13th September 2023

A beautiful wooden jigsaw of a tree sits on a mantlepiece. Picking it up, one discovers sellotape on the back, holding the sculpture together. Rosemary Lain-Priestley (“Unwrapping the Sacred. Seeing God in the everyday” (2009)) writes “It reminds me of how people mostly are. They are genuinely beautiful and on the face of it very together”.

Rosemary suggests that it can be helpful for us to admit our need for virtual sellotape! Perhaps we need support from others, a professional listening ear, activities that allow us to switch off for a bit, or time out from our usual environment for rest and reflection.

As friendships deepen over time, we start dropping the “I’m OK” mask and own up to the “sellotape”, to let on about our frailties. This then makes it easier to be able to be there for each other.

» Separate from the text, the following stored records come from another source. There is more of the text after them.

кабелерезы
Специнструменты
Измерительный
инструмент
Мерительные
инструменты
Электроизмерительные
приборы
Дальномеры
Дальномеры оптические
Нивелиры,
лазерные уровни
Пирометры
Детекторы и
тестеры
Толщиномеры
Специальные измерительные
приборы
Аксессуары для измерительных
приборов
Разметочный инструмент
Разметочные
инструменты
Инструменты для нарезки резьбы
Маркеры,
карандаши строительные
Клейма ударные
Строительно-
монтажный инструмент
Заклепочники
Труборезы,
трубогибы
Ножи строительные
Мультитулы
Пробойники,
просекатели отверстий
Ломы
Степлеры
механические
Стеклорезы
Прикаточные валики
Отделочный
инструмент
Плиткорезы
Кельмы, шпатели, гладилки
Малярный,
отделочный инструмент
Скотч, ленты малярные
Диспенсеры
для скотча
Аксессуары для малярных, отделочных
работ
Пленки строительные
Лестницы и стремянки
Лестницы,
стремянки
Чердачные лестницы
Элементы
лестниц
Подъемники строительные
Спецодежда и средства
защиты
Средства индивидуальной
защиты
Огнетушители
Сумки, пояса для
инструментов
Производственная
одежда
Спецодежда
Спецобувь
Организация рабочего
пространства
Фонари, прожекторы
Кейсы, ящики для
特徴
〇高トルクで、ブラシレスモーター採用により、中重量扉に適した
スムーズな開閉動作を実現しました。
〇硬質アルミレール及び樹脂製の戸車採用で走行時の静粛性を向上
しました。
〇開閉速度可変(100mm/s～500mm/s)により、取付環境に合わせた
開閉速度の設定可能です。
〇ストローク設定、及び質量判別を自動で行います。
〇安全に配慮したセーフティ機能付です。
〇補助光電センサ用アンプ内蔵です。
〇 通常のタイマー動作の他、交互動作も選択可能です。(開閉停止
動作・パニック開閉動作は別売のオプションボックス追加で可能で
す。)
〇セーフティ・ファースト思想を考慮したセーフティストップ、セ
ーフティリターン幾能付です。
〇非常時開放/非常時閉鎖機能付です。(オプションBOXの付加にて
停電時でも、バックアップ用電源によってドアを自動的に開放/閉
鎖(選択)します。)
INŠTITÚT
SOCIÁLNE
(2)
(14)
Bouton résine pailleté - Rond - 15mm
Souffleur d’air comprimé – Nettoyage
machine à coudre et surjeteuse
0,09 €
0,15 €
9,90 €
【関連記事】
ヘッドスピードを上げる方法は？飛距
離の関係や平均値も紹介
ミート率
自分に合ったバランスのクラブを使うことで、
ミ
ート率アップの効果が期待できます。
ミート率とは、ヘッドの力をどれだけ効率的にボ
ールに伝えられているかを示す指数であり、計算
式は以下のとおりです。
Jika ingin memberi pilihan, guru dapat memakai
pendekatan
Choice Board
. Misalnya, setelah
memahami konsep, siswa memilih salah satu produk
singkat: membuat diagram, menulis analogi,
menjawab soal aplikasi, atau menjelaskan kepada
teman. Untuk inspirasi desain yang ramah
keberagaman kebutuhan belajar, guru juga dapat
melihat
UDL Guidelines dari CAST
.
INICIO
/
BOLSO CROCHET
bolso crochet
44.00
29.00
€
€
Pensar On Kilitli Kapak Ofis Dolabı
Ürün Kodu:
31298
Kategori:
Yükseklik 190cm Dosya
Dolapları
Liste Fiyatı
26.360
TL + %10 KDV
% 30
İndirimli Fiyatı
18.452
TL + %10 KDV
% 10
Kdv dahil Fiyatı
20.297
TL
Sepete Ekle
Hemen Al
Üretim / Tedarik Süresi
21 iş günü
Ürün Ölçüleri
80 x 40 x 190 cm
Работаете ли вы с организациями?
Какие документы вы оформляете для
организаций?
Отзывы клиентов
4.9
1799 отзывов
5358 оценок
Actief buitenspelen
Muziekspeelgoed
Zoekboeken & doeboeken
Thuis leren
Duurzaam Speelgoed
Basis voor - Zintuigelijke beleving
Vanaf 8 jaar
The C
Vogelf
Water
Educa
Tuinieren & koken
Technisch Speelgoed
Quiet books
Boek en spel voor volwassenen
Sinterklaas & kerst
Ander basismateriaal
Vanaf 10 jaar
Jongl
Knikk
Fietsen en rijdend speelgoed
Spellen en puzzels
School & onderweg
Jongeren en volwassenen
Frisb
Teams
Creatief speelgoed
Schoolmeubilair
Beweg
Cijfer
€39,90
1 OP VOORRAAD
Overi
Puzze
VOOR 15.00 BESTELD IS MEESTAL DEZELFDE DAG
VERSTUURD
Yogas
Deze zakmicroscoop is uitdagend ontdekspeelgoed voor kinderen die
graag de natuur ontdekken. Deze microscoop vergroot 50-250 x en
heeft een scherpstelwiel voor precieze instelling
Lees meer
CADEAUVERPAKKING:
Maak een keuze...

Rosemary quotes these words: “But we have this treasure in clay jars, so that it may be made clear that this extraordinary power belongs to God and does not come from us. We are afflicted in every way but not crushed, perplexed but not driven to despair, persecuted but not forsaken, struck down but not destroyed, always carrying around in the body the death of Jesus, so that the life of Jesus may also be made visible in our bodies” (2 Corinthians 4:7-10).

She adds “God calls us… to offer all that we are… in mending the world. We are called to serve because we are willing to carry treasure in clay jars, and out of the vulnerability of that way of being to offer the treasure to others.”